Mildred Bartlett

Mildred Bartlett

Mildred Bartlett life has not been easy, but she believes in angels. “I know that God brought me to Sister Grace in the midst of my trouble and my pain. Sister Grace is an angel. My angel.” 

If you are lucky enough to meet Mildred, what you notice from the moment you connect is the joy and compassion that radiate from her. Her deep resonant laugh draws you right into her circle of loving kindness. Deep loss has been a part of her journey. When she was a child in Greenville, North Carolina, she was the oldest of five children. Her mother was an alcoholic and sometimes she would leave the children for two or three days at a time. Little Mildred would climb up on wooden boxes to get food from her neighbors’ windowsills “I would never take all their food.” She would pick out five small biscuits or pieces of meat to feed her little charges. When she was 6 or 7 years old the children were taken into foster care and separated. While the other children later reunited, they never found their youngest brother who disappeared into the system at 11 months old.

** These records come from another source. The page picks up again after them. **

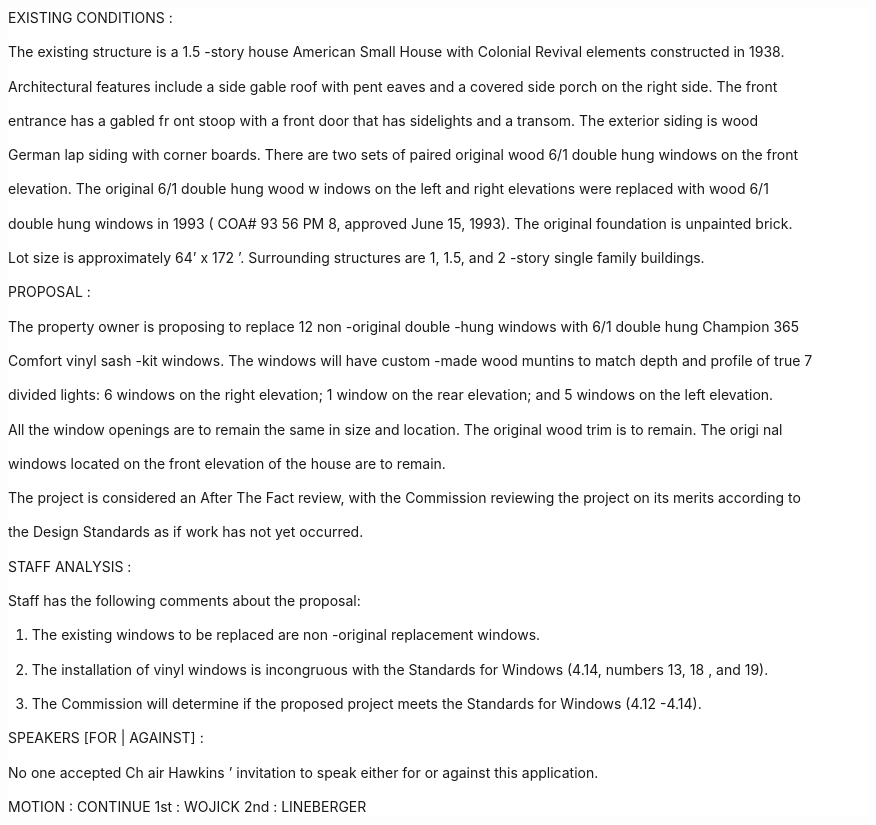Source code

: EXISTING CONDITIONS :

The existing structure is a 1.5 -story house American Small House with Colonial Revival elements constructed in 1938. 

Architectural features include a side gable roof with pent eaves and a covered side porch on the right side. The front 

entrance has a gabled fr ont stoop with a front door that has sidelights and a transom. The exterior siding is wood 

German lap siding with corner boards. There are two sets of paired original wood 6/1 double hung windows on the front 

elevation. The original 6/1 double hung wood w indows on the left and right elevations were replaced with wood 6/1 

double hung windows in 1993 ( COA# 93 56 PM 8, approved June 15, 1993). The original foundation is unpainted brick. 

Lot size is approximately 64’ x 172 ’. Surrounding structures are 1, 1.5, and 2 -story single family buildings. 

PROPOSAL :

The property owner is proposing to replace 12 non -original double -hung windows with 6/1 double hung Champion 365 

Comfort vinyl sash -kit windows. The windows will have custom -made wood muntins to match depth and profile of true 7

divided lights: 6 windows on the right elevation; 1 window on the rear elevation; and 5 windows on the left elevation. 

All the window openings are to remain the same in size and location. The original wood trim is to remain. The origi nal 

windows located on the front elevation of the house are to remain. 

The project is considered an After The Fact review, with the Commission reviewing the project on its merits according to 

the Design Standards as if work has not yet occurred. 

STAFF ANALYSIS :

Staff has the following comments about the proposal: 

1. The existing windows to be replaced are non -original replacement windows. 

2. The installation of vinyl windows is incongruous with the Standards for Windows (4.14, numbers 13, 18 , and 19). 

3. The Commission will determine if the proposed project meets the Standards for Windows (4.12 -4.14). 

SPEAKERS [FOR | AGAINST] :

No one accepted Ch air Hawkins ’ invitation to speak either for or against this application. 

MOTION : CONTINUE 1st : WOJICK 2nd : LINEBERGER 
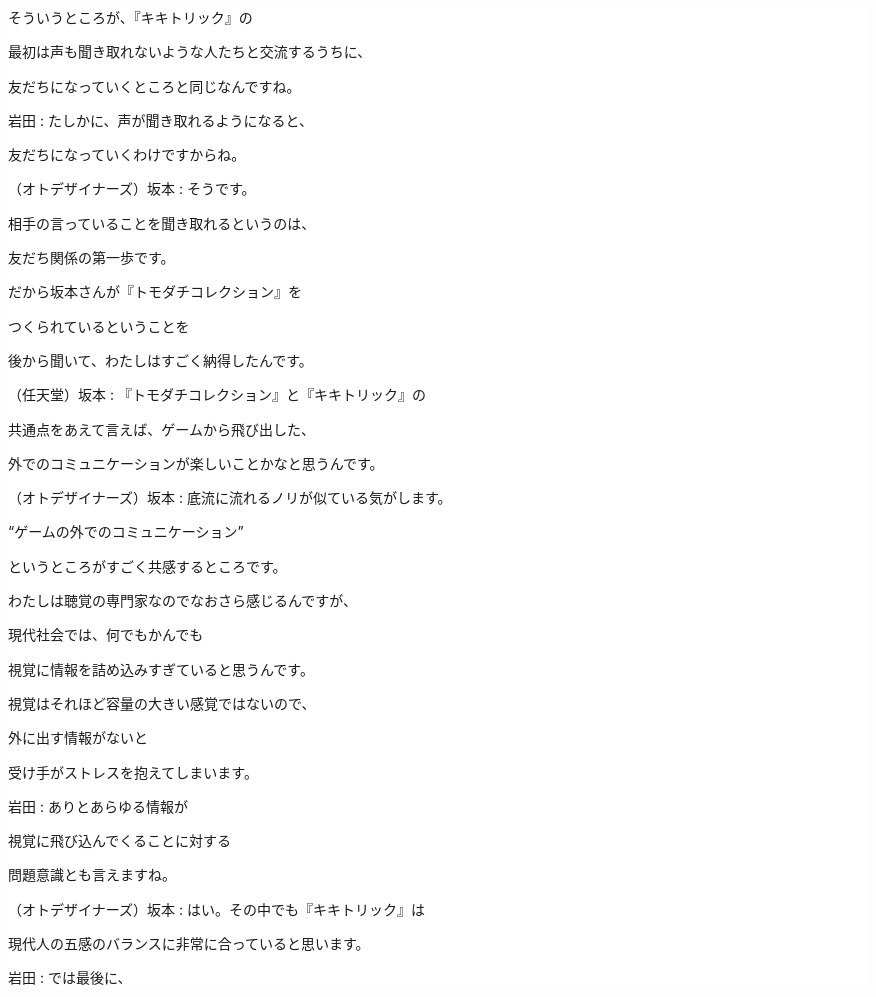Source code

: そういうところが、『キキトリック』の<br> 

最初は声も聞き取れないような人たちと交流するうちに、<br> 

友だちになっていくところと同じなんですね。

岩田
: たしかに、声が聞き取れるようになると、<br> 

友だちになっていくわけですからね。

（オトデザイナーズ）坂本
: そうです。<br> 

相手の言っていることを聞き取れるというのは、<br> 

友だち関係の第一歩です。<br> 

だから坂本さんが『トモダチコレクション』を<br> 

つくられているということを<br> 

後から聞いて、わたしはすごく納得したんです。

（任天堂）坂本
: 『トモダチコレクション』と『キキトリック』の<br> 

共通点をあえて言えば、ゲームから飛び出した、<br> 

外でのコミュニケーションが楽しいことかなと思うんです。

（オトデザイナーズ）坂本
: 底流に流れるノリが似ている気がします。<br> 

“ゲームの外でのコミュニケーション”<br> 

というところがすごく共感するところです。<br> 

わたしは聴覚の専門家なのでなおさら感じるんですが、<br> 

現代社会では、何でもかんでも<br> 

視覚に情報を詰め込みすぎていると思うんです。<br> 

視覚はそれほど容量の大きい感覚ではないので、<br> 

外に出す情報がないと<br> 

受け手がストレスを抱えてしまいます。

岩田
: ありとあらゆる情報が<br> 

視覚に飛び込んでくることに対する<br> 

問題意識とも言えますね。

（オトデザイナーズ）坂本
: はい。その中でも『キキトリック』は<br> 

現代人の五感のバランスに非常に合っていると思います。

岩田
: では最後に、<br>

In 1979, Mildred was living here in Rochester New York, happily married with four of her own children and “Everything was going beautiful. Everything was awesome.” Then suddenly, shortly after starting at East High, her oldest son dropped dead at school. Ten months later her husband died on a late Sunday afternoon. 

“I didn’t have no hope. I didn’t want to live. I did not want to live. I can understand people who are attempted to take suicide. I can understand brokenness, rejection, I never seen my father, wasn’t raised by my mother.” Mildred struggled with hopelessness, addiction and despair as the light drained from her. And then she met Sister Grace at the House of Mercy. Through Sister Grace, Sister Rita and CW,  Mildred found her way back to God and back to faith. 

One of Mildred’s gifts is her infinite compassion, “My mom had an addiction, just like the people here. There was 13 children in my mother’s family. And she was almost right to the last, to the end, so she was looking for love in all places. And her mama was dead. She was looking for love… She was looking for love and Iook at these people when they come in here and I see them doing this and that and I say to some of the other ones, they aren’t on drugs because they want to. They have pains. Even though they have the pain thing, it is a generation curse, it can go four generations or more, it can pass down until you bring it to a closure. So allowing people to come in here. They in a lot of pain and a lot of hurt, they don’t understand like me. You need the love. Sister Grace, the founder, is like their mother.”

The House of Mercy for Mildred is a family, Sister Grace is the mother, CW the Daddy and Sister Rita, “like an aunt and a mother.”  Sister Grace, “She walks with us. I never seen nothing like this in all my life. I just thank god that he allows other people to see the Grace and the Mercy in this place.” 

My name is Mildred Bartlett and radical compassion means me standing up boldly telling them that Jesus Christ is alive and he already died for you and you don’t have to stay in that pain and hurt. That he loves you and St. John 663 is proof that he already loves you. If you read it you will come alive, you’ll get healed, you’ll get some joy and you’ll begin to see a new beginning. With Jesus Christ there is never an end. You put NEVER in there big.”